Kyle Hubbard, You’re Not That Special
“You can make a masterpiece but that don’t mean you make a living” – Kyle Hubbard
I will be the first to admit that I stopped listening to hip-hop when Tupac died. Back in the day, when I thought I was cooler, I was blasting Tupac, Dr. Dre, Ice Cube, Public Enemy, and others from my stereo speakers. I also blasted them out of my car speakers, which I thought was cool because growing up in Connecticut, everyone is white.
I hadn’t listened to hip-hop for a long time and then a young rapper came into my lap one day simply because his album was released on an otherwise-punk-rock label. (Though at that point they stopped being strictly punk, but nonetheless…) That master of words was Sage Francis, and that album was called A Healthy Distrust (released on Epitaph, for those scoring at home). From that point on, when people asked, I’d say that I didn’t listen to rap music but I did listen to Sage Francis.
Fast-forward to a few years later, and I somehow crossed paths with Nicki Minaj when she’s on the song “Bottoms Up,” and I fell in love. So now I tell people that I love Sage Francis and Nicki Minaj, but most other hip-hop/rap is just kind of there to me. I do, however, love the music of Fat Tony, so I’m going to have to start adding him into my shortlist, along with Kyle Hubbard.
The point of all of this is that I don’t listen to hip-hop. Okay, I do, but not a lot. I’m very selective as to what rappers I listen to because, honestly, these days too many of them come out sounding the same.
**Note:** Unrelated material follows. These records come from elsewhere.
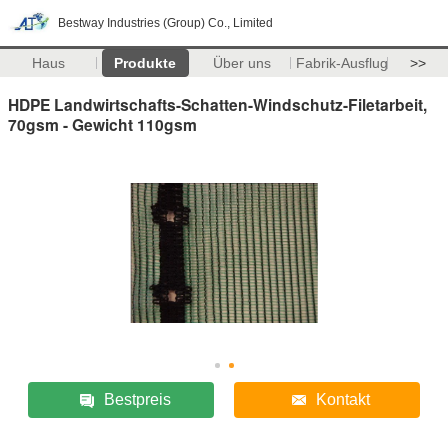
Bestway Industries (Group) Co., Limited
Haus
Produkte
Über uns
Fabrik-Ausflug
>>
HDPE Landwirtschafts-Schatten-Windschutz-Filetarbeit,
70gsm - Gewicht 110gsm
Bestpreis
Kontakt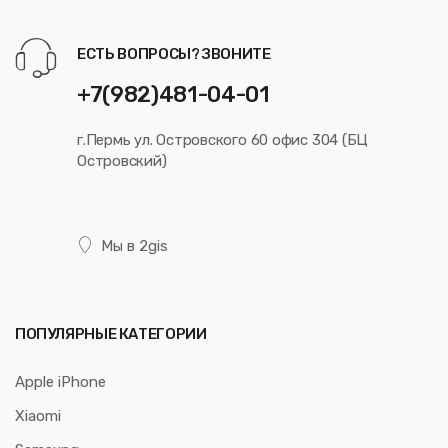
ЕСТЬ ВОПРОСЫ? ЗВОНИТЕ
+7(982)481-04-01
г.Пермь ул. Островского 60 офис 304 (БЦ
Островский)
Мы в 2gis
ПОПУЛЯРНЫЕ КАТЕГОРИИ
Apple iPhone
Xiaomi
At least when I hear a song on the radio and Nicki Minaj is on it, I can tell it’s her instantly. So for me to express how much I like this album is something considering I’ve heard all of the hip-hop that I’ve heard over the years and now only listen to a grand total of four different rappers.
The first reason why I really fell in love with You’re Not That Special (aside from the awesome album title) is that Kyle Hubbard reminds me of Sage Francis in the way that he raps. Some rappers sound like Drake and they have a more laid-back feel. Tupac didn’t always have the angriest voice — sometimes he just sounded like he was having a conversation with you — but it was a really, really good conversation. Dr. Dre has a nonchalant quality to his style.
In contrast, aside from saying things like “thank you kindly” and representing H-Town, though, Kyle Hubbard has that anger to his words, which is apparent in the opening track “Just Breathe.” It doesn’t carry out throughout the whole album, but every word still seems to have that very solid purpose, much how I view the words of my Uncle Sage.
The thing is — and people don’t like to admit this, but I will — there is a fine line between rapper and spoken word artist. Some rappers just sound like they’re talking, or they have these funny twitches they do with their words. We all know who they are, and some of them are well-loved. (Digital Underground sold a lot of records that way.)
Kyle Hubbard, though, has that style where every word he says just feels like a blow to the head, a punch to the gut, or, for the worst possible cliché, a gunshot. When listening to this album, I’m not engaged in a conversation nor a musical experience, but rather a boxing match with one Mr. Hubbard. It’s the best way for music to be delivered and every blow is a little piece of magic.